LAWAN RASISME YANG DI DALILI KEPALSUAN
Bahwa ajaran rasis yang didalili sempat mati suri, bangkit lagi pada jaman SBY. Sebutan ahwal terhadap pribumi sebagai sudra menjadi marak.
Oknum-oknum keturunan imigran Yaman berkampanye rasis, mereka menempatkan diri sebagai manusia termulia yang harus diistimewakan, dengan dalil merekalah satu-satunya pembawa darah suci keturunan nabi, kalangan ahwal wajib untuk memuliakan.
Tapi sayang mereka ini mengemis minta penghormatan tapi dengan merendahkan manusia lainnya, tak ada rasa hormat mereka terhadap yang lainnya, tak perduli itu ulama atau umara, karena bagi mereka hanya merekalah yang paling mulia, mereka punya jargon awamnya sayyid derajat 70 kali lebih tinggi dibandingkan ulamanya non sayyid.
Ironisnya ajaran rasis tersebut banyak ditelan oleh kalangan ahwal yang notabene derajatnya direndahkan, lebih-lebih ironi lagi justru lebih fanatik dan lebih rasis.
Yang terpengaruh ajaran rasis tersebut memang kebanyakan nya dari kalangan yang dulunya di jaman penjajahan masuk di kasta inlander yang sudah biasa disudrakan dan direndahkan, apalagi mereka punya ketakutan mendapat karomah habib, takut kualat katanya, yang mana dalam biografi habib selalu diceritakan jika ada habib yang tersinggung kemudian habib tersebut marah lalu mengeluarkan karomahnya.
Dimana dengan karomah tersebut siapapun yang pernah menyinggung habib akan mendapat bala bencana, ada yang rumahnya kebakaran, ada yang jadi buta, ada yang anaknya mati, ada yang kecelakaan hingga cacat dll. Sangat jauh beda dengan karomah wali yang justru menyelamatkan serta rahmatanlilalamin.
Tetapi banyak juga yang tak termakan sekte habibisme tersebut, namun itu menjadi pemicu kemarahan penganut sekte habibisme, karenanya di panggung-panggung majelisnya beredarlah fitnah-fitnah terhadap kiai dan ulama, oknum habib berkata bahwa bahwa para kiai dan ulama menyembunyikan dalil-dalil tentang kewajiban ahwal memuliakan ahlulbait, dan yang dimaksud sebagai ahlbaibait tersebut adalah habib bukan yang lain.
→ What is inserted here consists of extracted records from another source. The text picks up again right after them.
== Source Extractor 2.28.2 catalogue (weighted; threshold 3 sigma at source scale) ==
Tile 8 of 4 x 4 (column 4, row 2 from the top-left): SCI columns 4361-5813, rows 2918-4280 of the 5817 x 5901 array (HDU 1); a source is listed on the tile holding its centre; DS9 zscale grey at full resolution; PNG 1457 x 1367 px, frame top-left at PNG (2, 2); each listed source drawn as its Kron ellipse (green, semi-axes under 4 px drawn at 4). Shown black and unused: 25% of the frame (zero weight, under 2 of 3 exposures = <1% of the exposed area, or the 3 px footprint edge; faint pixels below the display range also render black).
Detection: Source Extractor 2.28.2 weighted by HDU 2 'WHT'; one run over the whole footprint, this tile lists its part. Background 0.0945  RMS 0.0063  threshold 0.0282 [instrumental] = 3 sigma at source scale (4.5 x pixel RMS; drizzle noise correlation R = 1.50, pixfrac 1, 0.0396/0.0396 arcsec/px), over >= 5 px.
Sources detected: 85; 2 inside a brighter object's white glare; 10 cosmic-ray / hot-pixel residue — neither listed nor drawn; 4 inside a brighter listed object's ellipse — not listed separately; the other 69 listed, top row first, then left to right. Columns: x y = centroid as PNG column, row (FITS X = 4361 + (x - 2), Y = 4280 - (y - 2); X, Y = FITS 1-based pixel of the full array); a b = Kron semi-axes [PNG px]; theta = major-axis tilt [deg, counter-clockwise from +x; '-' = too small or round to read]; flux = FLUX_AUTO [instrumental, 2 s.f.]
Namun kalangan habib terjenghak karena ternyata saat melihat fakta sejarah bahwa dzuriyah nabi, yang selama ini jadi alasan untuk merendahkan manusia lain, di nusantara ini bukan hanya mereka. Karena sebelumnya mereka datang selaku pengungsi Hadramaut di jaman Belanda, ternyata di Nusantara ini telah banyak dzuriyah bertebaran yang karena diantaranya menikahi putri raja, hingga keturunannya menjadi bangsawan pribumi, dzuriyah yang lain menjadi tokoh-tokoh agama yang mendirikan perguruan dan pesantren Islam.
Alih-alih merasa gembira karena ternyata ada kerabat, kalangan habib yang panik kalah pamor dan bakul nasinya terancam bukannya berusaha menyambungkan kekerabatan dan persaudaraan tetapi malah mendiskreditkan bahwa nasab keraton palsu, nasab para kiai putus, dan Walisongo abtar.
Tentu saja sikap demikian menimbulkan ketersinggungan kerabat keraton, kiai dan kerabat Walisongo.
Banyak kalangan yang sengak dengan kelakuan oknum habib, makin sengak lagi saat berselindung dengan dalil bahwa mereka dzuriyah nabi yang seakan diberi keistimewaan untuk bertindak kurang ajar dan rasis.
Karena muak dengan kelakuan oknum habib tersebut hingga masyarakat bertanya-tanya apa benar habib keturunan nabi dan apa benar nabi mengajarkan rasisme?
Waallahu Aklamu bissowab ................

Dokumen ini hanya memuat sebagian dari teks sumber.